##### Excerpted passage

March 6 Friday – Isabel Lyon’s journal: This morning we had been gaily photographing the King and Irene, in and out of the donkey cart, and they went to the billiard room to be photographed there by a German whose name is uncatchable. I followed by and by to tell the King that the “battery” was waiting to move and looking through the window into the billiard room as I passed along the porch, I saw the King, pale as death, leaning over the table, and the young German rubbing the back of his head. “Do you feel better now?” I heard him say. Then the King straightened himself up and said he did, he thought. It had been just a sudden “crick in his neck,” and the pain is always so acute with him that it makes him weak. All day I too was weak with the memory of the look on his face. We started off for the Spanish Point but we didn’t reach it—and turning home we met Mr. Rogers and Benjamin in a fiacre [hackney coach]. We induced Mr. Rogers and Elizabeth to climb into the battery and after making a photo of the blessed group, Benjamin and I started for a drive and wound up at the Admiralty Gardens, where after a talk with the English chauffer who couldn’t permit us to see the cave, we did see it, and it was very interesting. The Admiral now here is Inglefield. He is sent over in a battleship—he and his family and his 16 servants. He has a very charming home and 5 boats of different grades at his secret and that secret cave to go down into and watch the waters surging in from the sea at the openings that the prisoners made there more than 100 years ago. It is a place to fire the imagination of a Stevenson, or a lesser man too, for the sound of that water is eternal, and the movement of it is too [MTP: IVL TS 32-33]
Frederick T. Leigh for Harper & Brothers wrote to Miss Lyon, advising that $5,057.70 had been deposited in Lincoln National Bank for Clemens [MTP].
John M. Howells for Howells & Stokes wrote to Sam detailing the mantel items and the Robbia terra cotta placques; other details left to decide were mentioned [MTP].
Dorothy Quick wrote to Sam.

##########
##### Dataset records

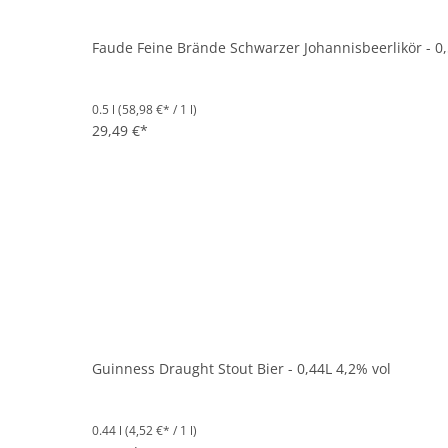
Faude Feine Brände Schwarzer Johannisbeerlikör - 0,
0.5 l
(58,98 €* / 1 l)
29,49 €*
Guinness Draught Stout Bier - 0,44L 4,2% vol
0.44 l
(4,52 €* / 1 l)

##########

§ **What the task requires**
Print the March 6 entry word for word, from "John M. Howells" up to and including "wrote to Sam.".

§ **Reply to the exercise**
John M. Howells for Howells & Stokes wrote to Sam detailing the mantel items and the Robbia terra cotta placques; other details left to decide were mentioned [MTP].
Dorothy Quick wrote to Sam.